Thanks Chris. I'm not looking for a DH helmet. Just a good AM one.


----------



## TLL (Apr 28, 2008)

fiveo said:


> Thanks Chris. I'm not looking for a DH helmet. Just a good AM one.


Shouldn't matter. A good full face is a good full face, no matter what kind of riding you are doing.


----------



## fiveo (Apr 26, 2006)

Has anyone here in the US ever ordered from Chain Reaction in the UK? Do they ship to here?


----------



## rmtks (Nov 4, 2006)

*us order*



fiveo said:


> Has anyone here in the US ever ordered from Chain Reaction in the UK? Do they ship to here?


it took 4 or 5 days for my order to arrive for the cheaper shipping option


----------



## Hawseman (Jun 1, 2007)

Let us not forget fit....

IMHO, fit is most critical for the protection you are seeking. Not all melons are the same. My watermelon fit well under a Remedy (you're pumpkin may not). I've tried others that are cooler and lighter, but much less comfortable. Heat is much more tolerable than pressure-point headaches.

I'd suggest a trip to a couple of your LBS's for this one. It may cost you a bit more, but at least you'll use it more.


----------



## presslab (Jan 5, 2007)

Remedy. The holes in the Deviant are way too big, looks weak. The Remedy has great cooling and fits great.

I had a Bellistic but for some reason it pinched my left ear. That along with the non-removable liner caused me to upgrade to the Remedy and I'm happy I did.

The Remedy comes in flat black and 'titanium' (grey) color, both very low-key.


----------



## cooljavy (Mar 28, 2008)

fiveo said:


> Ive been looking for an AM helmet with a removable chin gaurd. I know the Met Parachute , Cratoni Mainac and Casco Viper dont meet US standards. But are they unsafe?

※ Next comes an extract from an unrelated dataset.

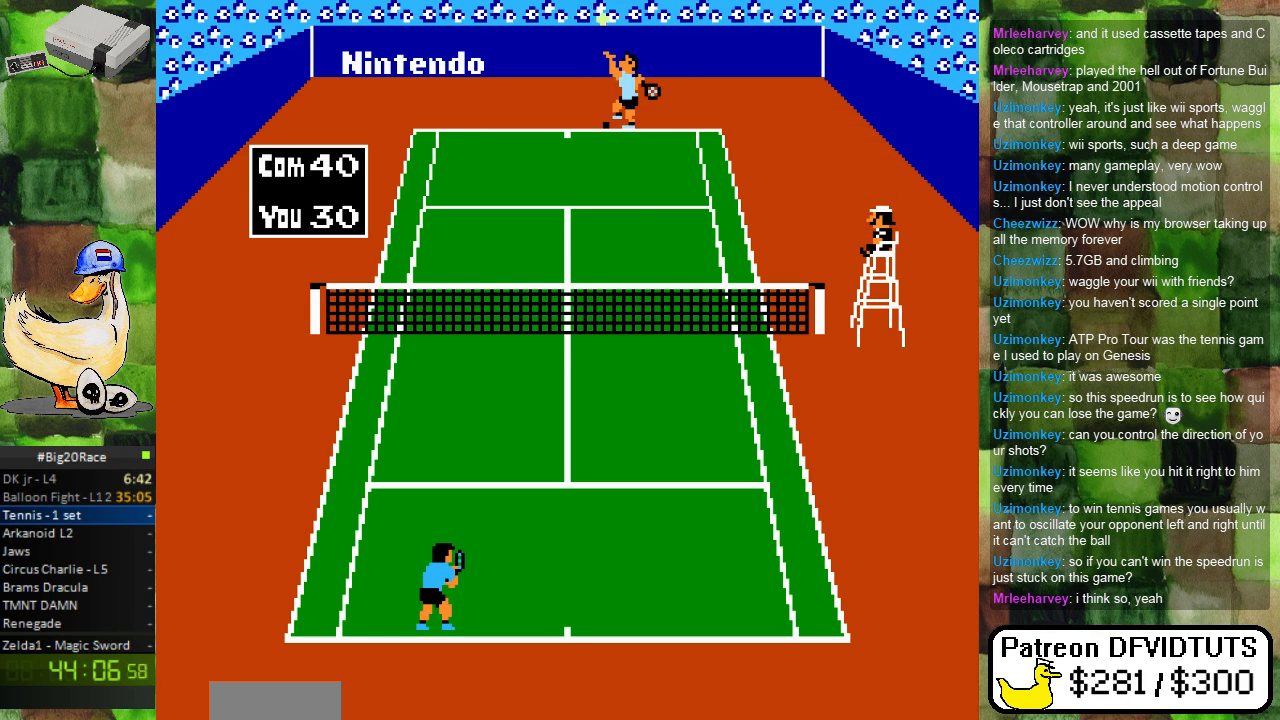
{"buttons": [], "events": []}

I was in the same situation as you a few months back. I was going to buy one of these helmets you mention, but tried a S Deviant and it felt perfect. I have been riding one ever since. It is a great light weight full face for aggressive riding, but NOT sturdy enough for DH.


----------



## myitch (Jan 25, 2004)

Spec. Deviant. I just bought the carbon model. Love it. Light, cool (er). Cool looks with checkerflag graphics. Like the OP i'm not into the flashy, splash design graphics. So, if it fits right, is cool, and cool looking, I'll wear it. Wearing it=safety. Expensive? Yes, but again, worth it because I like it and will wear it.


----------



## V2PRODUCTS (Aug 12, 2008)

I liked the fit and look of the remedy so that is the one i went with. PLUS the LBS matched the internet prices. So it was a win win.


----------



## Cata1yst (Dec 27, 2007)

^^

Oo goodie....ill prolly try a couple out
the specialized deviant looks solid


----------



## emsman1 (Feb 16, 2008)

I have a good sized melon. I'm well within the size limits for the Giro Remedy Large. I tried it on and it squeezed my cheeks something crazy. Any suggestions for a different helmet? Fox Rampage? THE?


----------



## mcflan (Feb 5, 2008)

Rider Preference. Everyone has a different noggin.


----------



## emsman1 (Feb 16, 2008)

I know - looking for one with a wider cheek area than the Giro Remedy. Same price range.


----------



## ehansen007 (Sep 8, 2006)

I had a Remedy and it was cool. Tried the Deviant too. I picked up a Bell Bellistic from Performance last week and was impressed with how light it was, how well it fit, and it was only $50. This helmet seems to get overlooked a lot but I'm not sure. why. I even painted it to match my bike.


----------



## bad andy (Feb 21, 2006)

+1 vote for Remedy. Fits my head good. Comfortable when you smack into something and breathes nice when your noggin is fuming steam.


----------



## badfink (Jul 30, 2007)

rmtks said:


> MET armadillo one sale right now for about 120 GBP plus s/h
> http://www.chainreactioncycles.com/Models.aspx?ModelID=25068


i'm torn between this and the Giro REmedy CF at £140.....

anyone used the armadillo? Sounds perfect for the mix of xc, freeride, dirtjumps, dh i do......


----------



## juanbeegas (Oct 1, 2007)

Have you check THE helmets? I'd say they're on par with TLDs and not quite as expensive. http://www.outsideoutfitters.com/s-339-helmets.aspx?mid=243


----------



## ehansen007 (Sep 8, 2006)

Performance has Bellistics on sale for Labor Day for $30. Not a bad demo program and you get to keep it!


----------